* **DATA PROVIDED**
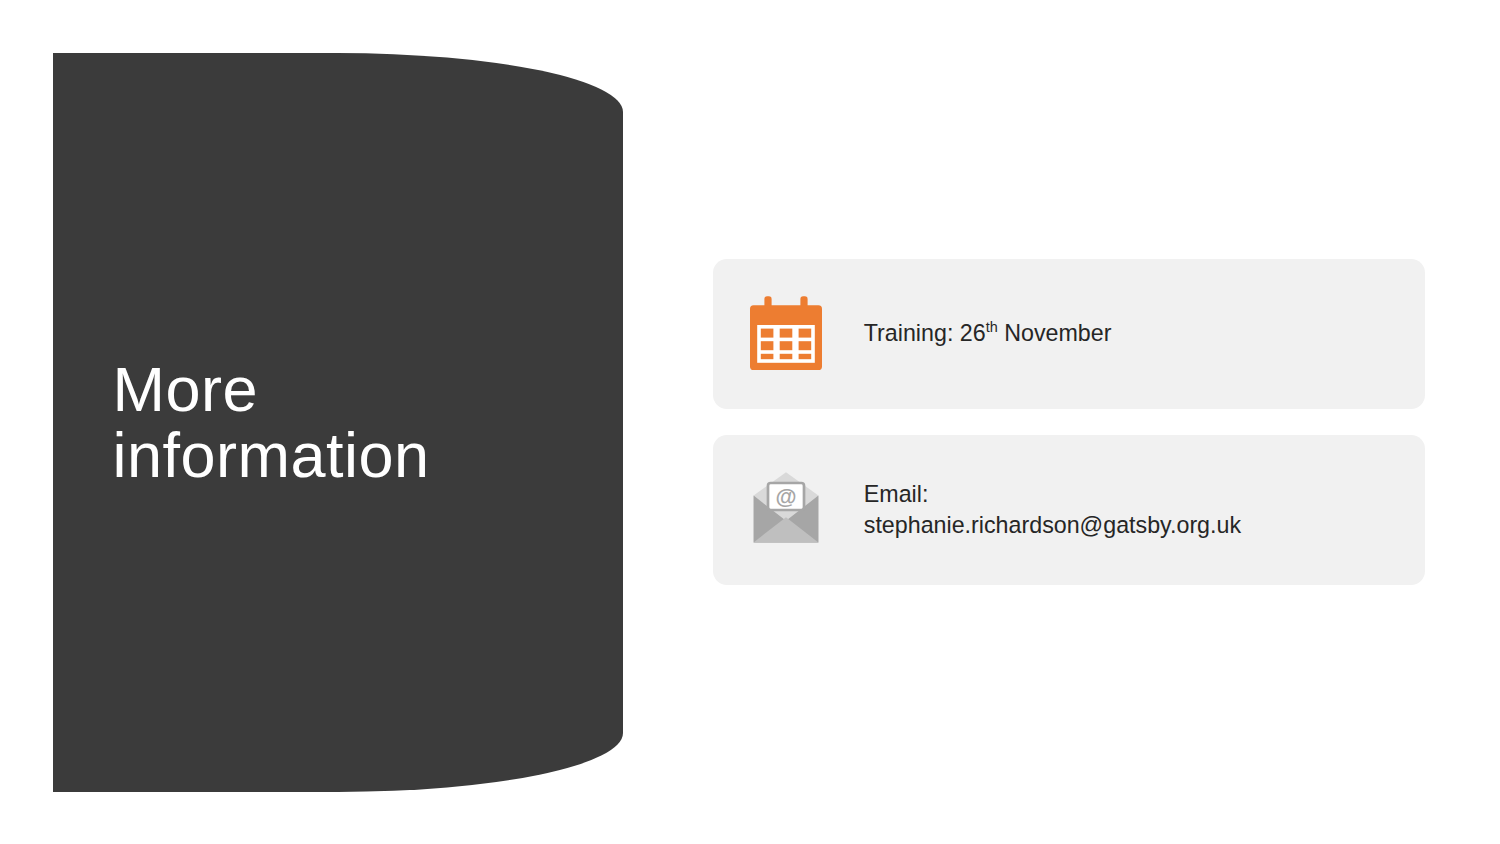More
information
Training: 26th November
@
Email:
stephanie.richardson@gatsby.org.uk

* **PROBLEM DETAILS**
Give the data again word for word, without images.

* **OUTPUT FOR THIS EXERCISE**
More
information
Training: 26th November
@
Email:
stephanie.richardson@gatsby.org.uk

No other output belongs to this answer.